» RECORD EXCERPTS
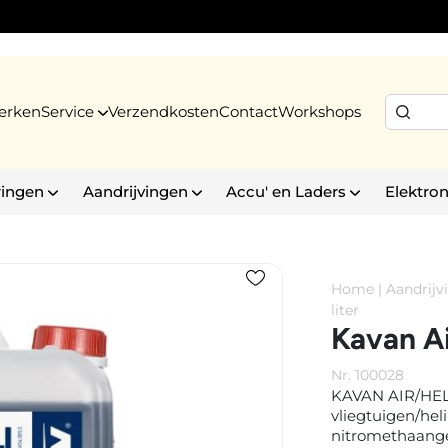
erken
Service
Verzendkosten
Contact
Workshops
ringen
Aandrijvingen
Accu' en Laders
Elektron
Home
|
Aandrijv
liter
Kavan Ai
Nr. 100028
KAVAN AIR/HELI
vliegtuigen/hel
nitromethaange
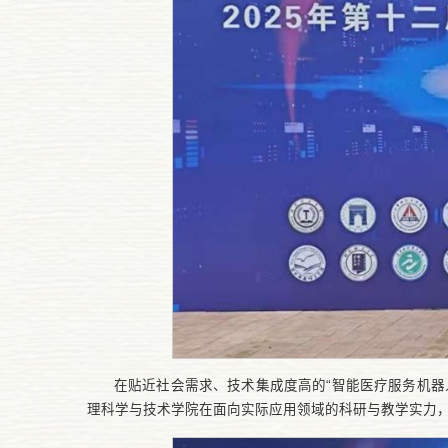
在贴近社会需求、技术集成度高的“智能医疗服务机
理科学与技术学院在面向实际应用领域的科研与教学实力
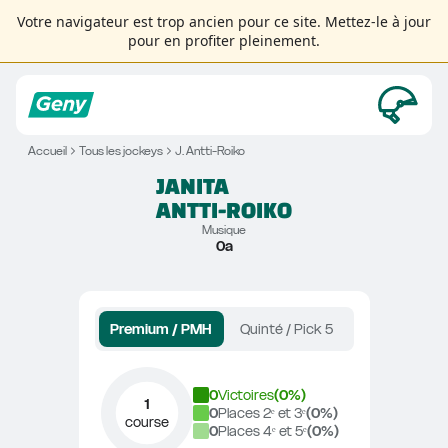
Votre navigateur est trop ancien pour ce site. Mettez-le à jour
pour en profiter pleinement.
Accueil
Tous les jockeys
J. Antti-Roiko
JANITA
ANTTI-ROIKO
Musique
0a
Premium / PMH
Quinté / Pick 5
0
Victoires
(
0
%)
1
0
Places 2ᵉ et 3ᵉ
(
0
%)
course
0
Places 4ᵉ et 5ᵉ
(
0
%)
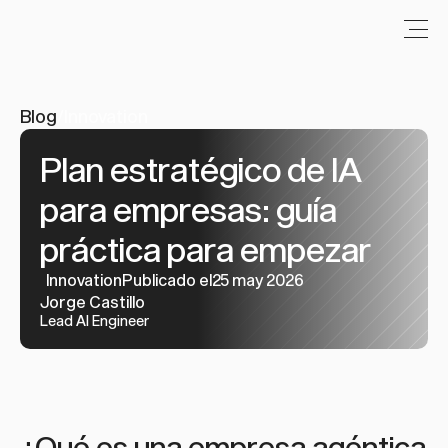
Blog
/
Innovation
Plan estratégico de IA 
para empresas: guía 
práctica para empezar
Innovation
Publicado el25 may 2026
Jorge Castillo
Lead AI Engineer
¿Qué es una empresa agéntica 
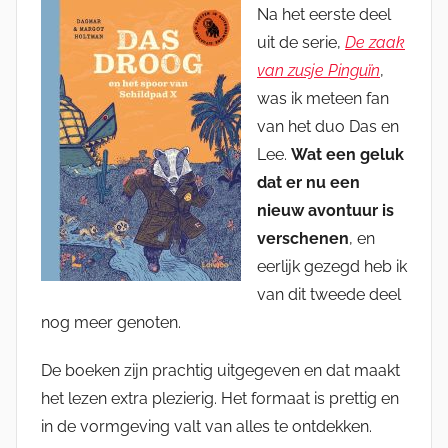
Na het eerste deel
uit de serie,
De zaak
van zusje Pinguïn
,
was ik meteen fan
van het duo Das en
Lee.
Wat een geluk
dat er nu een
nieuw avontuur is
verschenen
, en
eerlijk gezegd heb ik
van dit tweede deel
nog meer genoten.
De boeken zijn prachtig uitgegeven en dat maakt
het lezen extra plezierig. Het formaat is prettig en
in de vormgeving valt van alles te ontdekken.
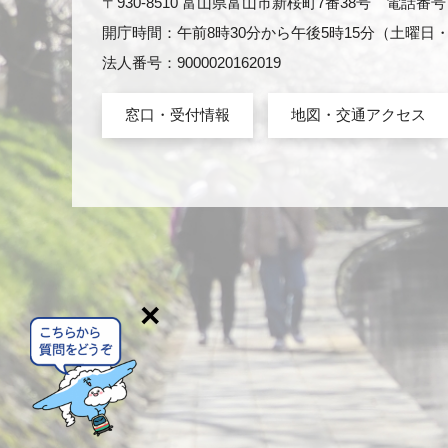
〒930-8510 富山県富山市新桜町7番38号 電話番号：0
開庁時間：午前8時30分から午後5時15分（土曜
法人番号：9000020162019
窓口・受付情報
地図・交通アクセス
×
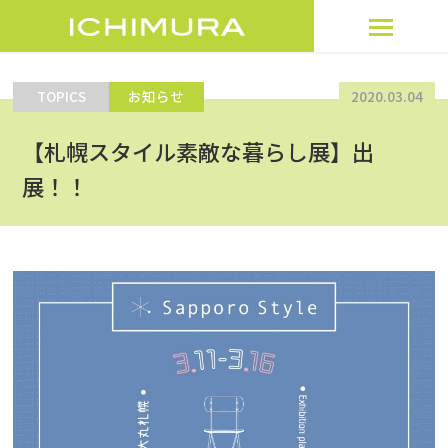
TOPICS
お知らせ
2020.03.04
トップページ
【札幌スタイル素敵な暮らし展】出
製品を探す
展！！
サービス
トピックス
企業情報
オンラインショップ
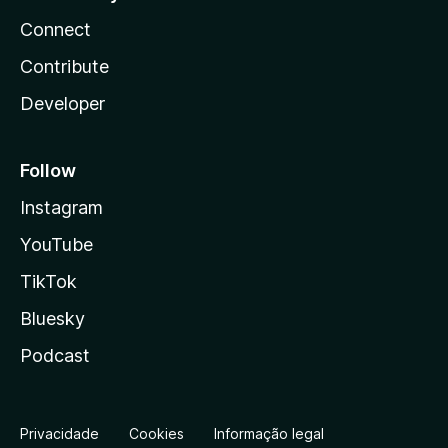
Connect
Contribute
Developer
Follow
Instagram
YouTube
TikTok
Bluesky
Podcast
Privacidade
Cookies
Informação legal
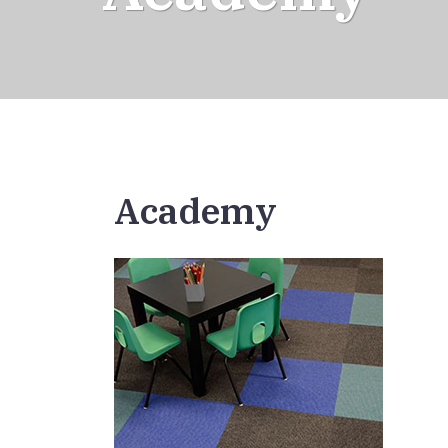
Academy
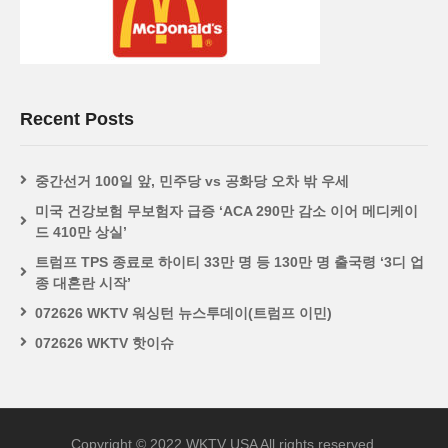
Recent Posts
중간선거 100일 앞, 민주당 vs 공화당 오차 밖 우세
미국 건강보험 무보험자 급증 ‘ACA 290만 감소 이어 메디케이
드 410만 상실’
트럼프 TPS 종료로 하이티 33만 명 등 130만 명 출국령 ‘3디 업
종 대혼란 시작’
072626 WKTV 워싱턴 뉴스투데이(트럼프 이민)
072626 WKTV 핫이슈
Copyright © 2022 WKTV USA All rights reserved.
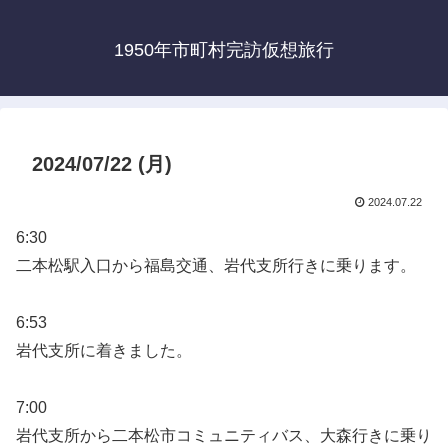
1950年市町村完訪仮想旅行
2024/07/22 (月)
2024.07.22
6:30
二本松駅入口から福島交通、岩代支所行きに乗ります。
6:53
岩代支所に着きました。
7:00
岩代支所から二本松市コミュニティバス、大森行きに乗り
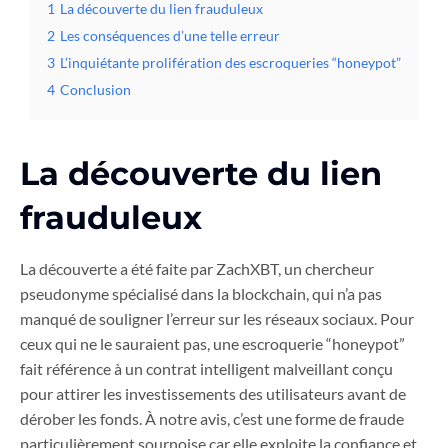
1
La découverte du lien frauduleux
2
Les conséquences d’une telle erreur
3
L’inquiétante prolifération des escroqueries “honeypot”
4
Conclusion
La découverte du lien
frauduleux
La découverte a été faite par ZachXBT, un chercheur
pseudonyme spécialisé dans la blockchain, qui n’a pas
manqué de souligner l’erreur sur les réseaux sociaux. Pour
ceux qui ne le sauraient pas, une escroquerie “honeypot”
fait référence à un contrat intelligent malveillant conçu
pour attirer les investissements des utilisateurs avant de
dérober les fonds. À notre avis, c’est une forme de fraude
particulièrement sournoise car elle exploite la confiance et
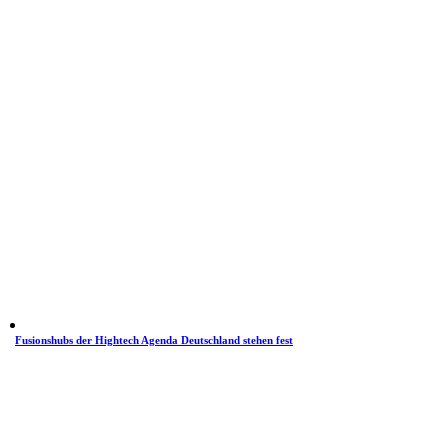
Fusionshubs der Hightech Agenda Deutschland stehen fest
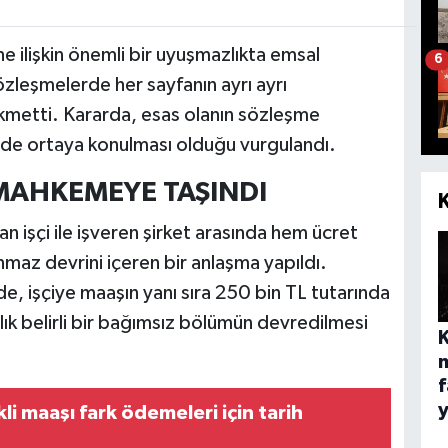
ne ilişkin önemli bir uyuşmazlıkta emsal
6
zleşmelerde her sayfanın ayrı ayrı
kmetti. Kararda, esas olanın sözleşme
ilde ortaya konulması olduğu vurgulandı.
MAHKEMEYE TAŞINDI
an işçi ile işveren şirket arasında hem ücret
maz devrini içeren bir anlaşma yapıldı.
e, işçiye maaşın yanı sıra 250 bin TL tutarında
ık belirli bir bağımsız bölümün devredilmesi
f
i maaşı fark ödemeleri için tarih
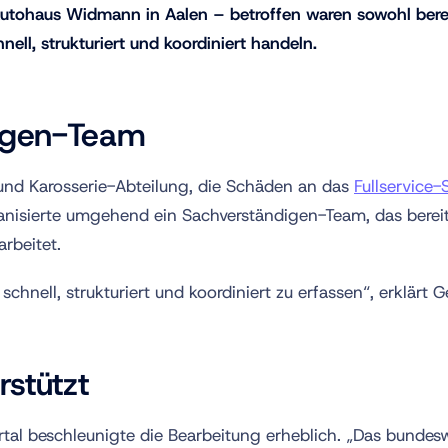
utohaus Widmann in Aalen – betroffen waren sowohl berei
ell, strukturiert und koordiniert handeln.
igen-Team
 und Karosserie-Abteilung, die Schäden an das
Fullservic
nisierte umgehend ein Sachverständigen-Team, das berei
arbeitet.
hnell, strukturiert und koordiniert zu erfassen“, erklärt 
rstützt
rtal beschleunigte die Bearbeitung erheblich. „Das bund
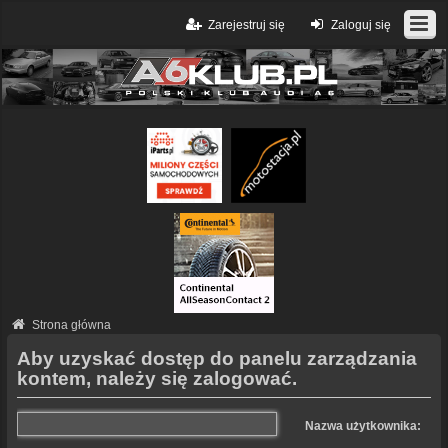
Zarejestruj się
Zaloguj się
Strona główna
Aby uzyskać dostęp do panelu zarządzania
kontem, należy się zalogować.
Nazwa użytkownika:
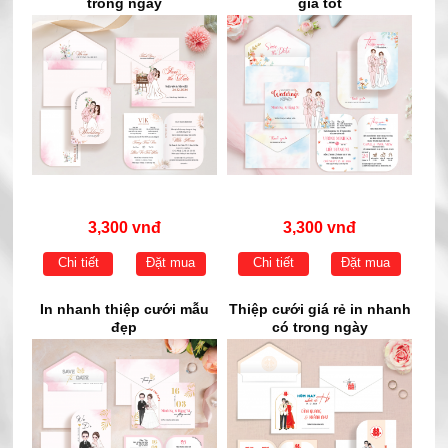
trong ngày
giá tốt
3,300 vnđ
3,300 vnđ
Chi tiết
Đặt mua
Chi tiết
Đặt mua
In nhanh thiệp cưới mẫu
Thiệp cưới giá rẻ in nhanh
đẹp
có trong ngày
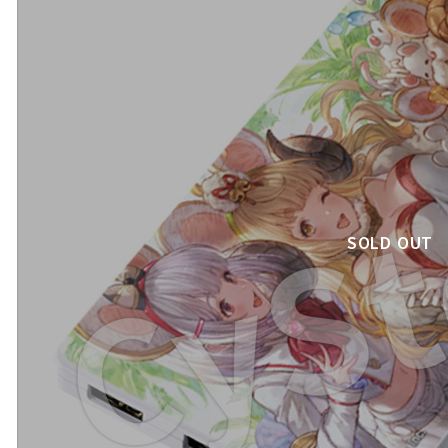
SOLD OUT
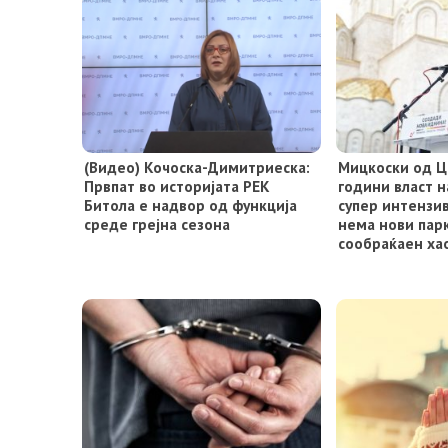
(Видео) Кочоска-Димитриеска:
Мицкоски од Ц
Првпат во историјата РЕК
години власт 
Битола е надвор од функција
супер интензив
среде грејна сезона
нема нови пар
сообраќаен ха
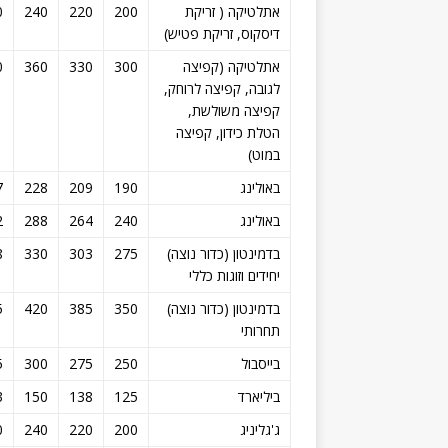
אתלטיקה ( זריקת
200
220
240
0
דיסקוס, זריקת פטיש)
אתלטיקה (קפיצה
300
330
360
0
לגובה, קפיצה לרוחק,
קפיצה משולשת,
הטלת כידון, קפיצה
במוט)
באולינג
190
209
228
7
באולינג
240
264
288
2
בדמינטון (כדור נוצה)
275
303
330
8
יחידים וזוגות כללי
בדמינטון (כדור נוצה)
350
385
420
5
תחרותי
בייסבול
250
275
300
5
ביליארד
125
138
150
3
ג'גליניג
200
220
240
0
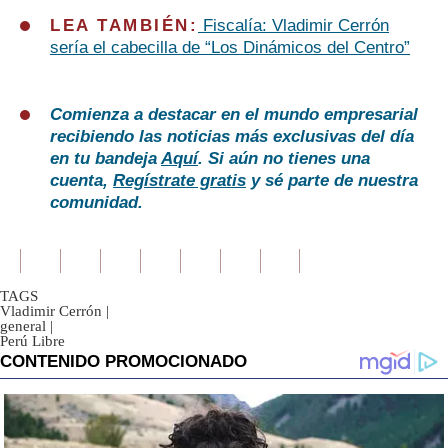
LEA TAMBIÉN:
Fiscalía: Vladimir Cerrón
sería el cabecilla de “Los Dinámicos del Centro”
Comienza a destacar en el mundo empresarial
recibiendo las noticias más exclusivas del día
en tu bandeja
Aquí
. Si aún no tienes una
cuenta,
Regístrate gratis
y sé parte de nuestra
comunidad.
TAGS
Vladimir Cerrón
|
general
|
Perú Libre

» ABOUT THIS EXERCISE
Lay out the stretch of lines from the one containing "Recent Posts" through the one containing "岩代支所から二本松市コミュニティバス、大森行きに乗り" as a numbered list, skipping blank lines and leaving the pictures out.

» RESPONSE TO THE EXERCISE
1. Recent Posts
2. 중간선거 100일 앞, 민주당 vs 공화당 오차 밖 우세
3. 미국 건강보험 무보험자 급증 ‘ACA 290만 감소 이어 메디케이
4. 드 410만 상실’
5. 트럼프 TPS 종료로 하이티 33만 명 등 130만 명 출국령 ‘3디 업
6. 종 대혼란 시작’
7. 072626 WKTV 워싱턴 뉴스투데이(트럼프 이민)
8. 072626 WKTV 핫이슈
9. Copyright © 2022 WKTV USA All rights reserved.
10. 1950年市町村完訪仮想旅行
11. 2024/07/22 (月)
12. 2024.07.22
13. 6:30
14. 二本松駅入口から福島交通、岩代支所行きに乗ります。
15. 6:53
16. 岩代支所に着きました。
17. 7:00
18. 岩代支所から二本松市コミュニティバス、大森行きに乗り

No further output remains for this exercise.